Problem 2: What Is Good Documentation?

While addressing the simple stuff for pre-commit hooks was easy, there was an interesting question posed by one of the contributors. The condensed version of that question was: why provide any pre-commit documentation at all? The points that they raised were valid. The target implementation of pre-commit used by GitHub may change, requiring a change to the documentation. So would not a “for any questions, go to pre-commit’s site” be sufficient.

Thinking about the issue like someone who had just found out about pre-commit hooks1, I added documentation while trying to maintain that viewpoint. My goal was to add enough documentation that a relative pre-commit newbie like myself could add PyMarkdown support to their project using that documentation. While the amount of text in that document was not large, it was not small either. But for me, it was the right amount of documentation for the subject at hand.

Even so, I spent the next couple of weeks after that comment wondering whether I had gone overboard or not. It was not an easy decision or a hard decision, I just was not sure how I should evaluate it.

In the end, I decided I had to set a clear goal for the feature and for the documentation. To me, the goal of the feature was to make it easy to add PyMarkdown support into a Git project. Once I nailed that down, the documentation focus became a lot clearer. If I wanted to make adding pre-commit support easy, I needed good support to walk people through 90% of the things they can do with PyMarkdown and their pre-commit hooks.

With that focus, I felt that the scope of the document was validated. As I had written the document as a relative pre-commit newbie, I felt that the information presented answered all normal questions that I had during that process. How do I add it? Where do I add it? Can I lock it down to a version so I can replicate a set of results? How do I configure it? Can I use a local configuration file? Can I control which files it scans? These were all questions that I asked myself when I added PyMarkdown support to one of my private repositories.

SOURCE DATA:
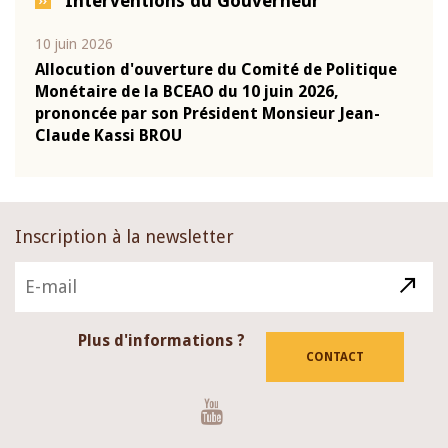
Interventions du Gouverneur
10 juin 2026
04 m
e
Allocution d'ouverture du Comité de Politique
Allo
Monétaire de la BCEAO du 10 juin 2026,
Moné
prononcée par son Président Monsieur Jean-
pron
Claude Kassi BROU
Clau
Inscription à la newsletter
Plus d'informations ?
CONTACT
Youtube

WHAT YOU WILL DO:
A. Please reproduce the passage on pre-commit documentation, starting with "Even so, I spent" and going on through "their pre-commit hooks.".
B. In the passage on pre-commit documentation, what goal did the writer set for the feature?

PROBLEM SOLUTIONS:
A.
Even so, I spent the next couple of weeks after that comment wondering whether I had gone overboard or not. It was not an easy decision or a hard decision, I just was not sure how I should evaluate it.

In the end, I decided I had to set a clear goal for the feature and for the documentation. To me, the goal of the feature was to make it easy to add PyMarkdown support into a Git project. Once I nailed that down, the documentation focus became a lot clearer. If I wanted to make adding pre-commit support easy, I needed good support to walk people through 90% of the things they can do with PyMarkdown and their pre-commit hooks.

B. To make it easy to add PyMarkdown support into a Git project.